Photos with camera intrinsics
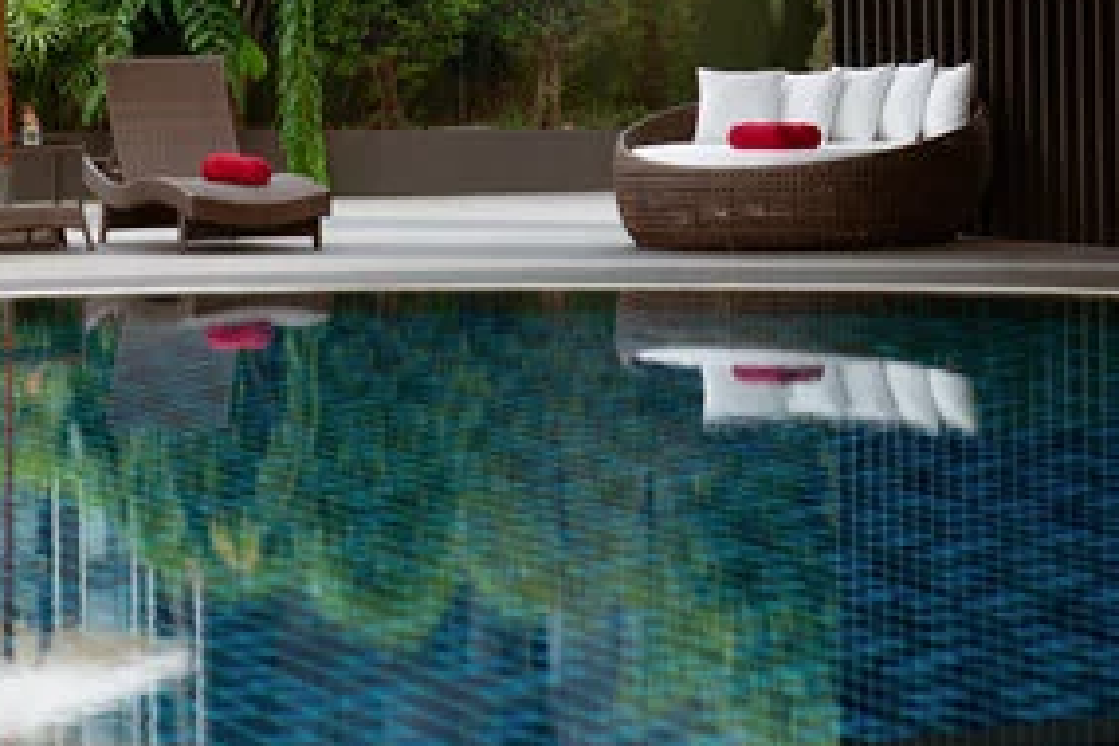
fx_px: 5936
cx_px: 240
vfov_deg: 7.2
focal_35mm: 191
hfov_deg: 10.7
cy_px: -37
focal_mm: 85
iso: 100
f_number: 2.8
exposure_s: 1/200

*Directive*: Would you retype every line shown above exactly, leaving the pictures aside?

*Expected output*:
fx_px: 5936
cx_px: 240
vfov_deg: 7.2
focal_35mm: 191
hfov_deg: 10.7
cy_px: -37
focal_mm: 85
iso: 100
f_number: 2.8
exposure_s: 1/200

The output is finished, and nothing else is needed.